** Фрагмент страницы **
####
Ответ: Все очень просто. О жизни Тан Фэйфаня по-русски отдельных статей еще не писали. Но это скорее характеризует русскоязычное сообщество, чем несчастного Тана и упомянутую Вами Лету. У нас больше интересуются военно-политической историей, чем наукой и собственно народом Китая. Своего Джозефа Нидема у России не было, все больше товарищи в погонах.
Кстати, о военно-политической истории. Примечательный эпизод жизни Тан Фэйфаня связан с пекинским храмом Неба. Все знают украшенный синей черепицей Зал жатвенных молитв этого храма как визитную карточку страны. После падения монархии территория храма, где император приносил жертвы духу Неба, стала (с 1918 г.) общедоступным музеем и популярным у горожан парком.
Заняв Пекин, японцы организовали там производство вакцин и сывороток военного назначения. Храм Неба оказался удобен для этого:
1. Его окружали двойные стены, предотвращающие доступ любых посторонних;
2. Огороженная территория весьма обширна;
3. По этой территории разбросаны отдельные сооружения, что облегчает изоляцию и санитарный контроль;
4. Старинный Павильон заклания жертвенных животных — готовый виварий.
Когда японская армия в Китае капитулировала летом 1945 г., правительство предоставило Тан Фэйфаню выбор, куда перевести из Куньмина Департамент предотвращения эпидемий и где устроить Институт вакцин и сывороток. В столичный Нанкин ехать не хотелось: близость к начальству в обстановке нестабильности чревата. Шанхай казался чересчур оживленным местом; кроме того, это ворота страны, откуда легко переманят за границу самых толковых сотрудников. Тан выбрал Пекин, поскольку там в храме Неба, почитай, институт с производственной базой.
Когда прибыли в Пекин, оказалось, что японцы на прощание перебили стеклянную посуду, вывели из строя все машины и аппараты и перестреляли подопытных животных всех до одного. Пришлось все восстанавливать. Причем в отсутствие средств опять же выкручиваться, совершать торговые операции. За перестилание полов в 1947 г. Тан расплачивался с плотниками приобретенной для спекуляции мукой. В процессе ремонта нашли недобитые японцами пробирки, заложенные в щели. Пять закрытых пробирок были надписаны женскими именами.
####
** Сведения **
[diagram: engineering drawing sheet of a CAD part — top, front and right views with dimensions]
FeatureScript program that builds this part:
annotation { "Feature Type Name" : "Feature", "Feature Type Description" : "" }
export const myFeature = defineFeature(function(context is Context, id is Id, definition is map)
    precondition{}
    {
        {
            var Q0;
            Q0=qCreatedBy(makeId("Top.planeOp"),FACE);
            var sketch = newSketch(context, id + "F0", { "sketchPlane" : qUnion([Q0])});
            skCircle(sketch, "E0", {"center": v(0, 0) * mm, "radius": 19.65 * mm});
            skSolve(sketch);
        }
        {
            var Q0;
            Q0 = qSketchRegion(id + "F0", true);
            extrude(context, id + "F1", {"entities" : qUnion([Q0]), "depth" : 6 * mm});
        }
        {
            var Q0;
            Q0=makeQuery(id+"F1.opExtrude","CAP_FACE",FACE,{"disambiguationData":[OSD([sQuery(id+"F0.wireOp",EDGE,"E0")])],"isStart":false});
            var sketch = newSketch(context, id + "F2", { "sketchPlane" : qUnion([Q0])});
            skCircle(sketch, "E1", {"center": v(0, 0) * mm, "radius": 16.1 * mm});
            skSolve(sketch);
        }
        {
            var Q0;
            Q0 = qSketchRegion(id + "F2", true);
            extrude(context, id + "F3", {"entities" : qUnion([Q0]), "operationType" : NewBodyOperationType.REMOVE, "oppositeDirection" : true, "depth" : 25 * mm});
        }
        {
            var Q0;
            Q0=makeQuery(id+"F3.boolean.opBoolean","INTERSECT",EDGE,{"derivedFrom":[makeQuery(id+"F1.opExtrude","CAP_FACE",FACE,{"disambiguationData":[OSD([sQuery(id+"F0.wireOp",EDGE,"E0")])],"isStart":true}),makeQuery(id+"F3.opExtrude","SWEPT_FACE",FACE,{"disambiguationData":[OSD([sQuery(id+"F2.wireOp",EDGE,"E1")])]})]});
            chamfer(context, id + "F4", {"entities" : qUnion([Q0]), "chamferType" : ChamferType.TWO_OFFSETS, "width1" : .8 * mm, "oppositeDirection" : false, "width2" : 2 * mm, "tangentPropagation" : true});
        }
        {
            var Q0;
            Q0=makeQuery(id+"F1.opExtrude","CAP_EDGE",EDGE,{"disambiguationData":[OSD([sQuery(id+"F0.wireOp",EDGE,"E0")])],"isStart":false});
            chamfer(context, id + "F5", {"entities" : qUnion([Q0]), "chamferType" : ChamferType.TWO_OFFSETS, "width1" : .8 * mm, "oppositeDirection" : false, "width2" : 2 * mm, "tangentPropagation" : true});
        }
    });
####
** Задания **
- a) Чем, согласно отрывку о Тан Фэйфане, он расплачивался с плотниками за перестилание полов в 1947 году?
- b) Выпишите из отрывка о Тан Фэйфане часть, начиная со слов «Когда прибыли в» и далее вплоть до слов «надписаны женскими именами.».

** Ответы по порядку **
- a) Мукой, приобретённой для спекуляции.

- b)
Когда прибыли в Пекин, оказалось, что японцы на прощание перебили стеклянную посуду, вывели из строя все машины и аппараты и перестреляли подопытных животных всех до одного. Пришлось все восстанавливать. Причем в отсутствие средств опять же выкручиваться, совершать торговые операции. За перестилание полов в 1947 г. Тан расплачивался с плотниками приобретенной для спекуляции мукой. В процессе ремонта нашли недобитые японцами пробирки, заложенные в щели. Пять закрытых пробирок были надписаны женскими именами.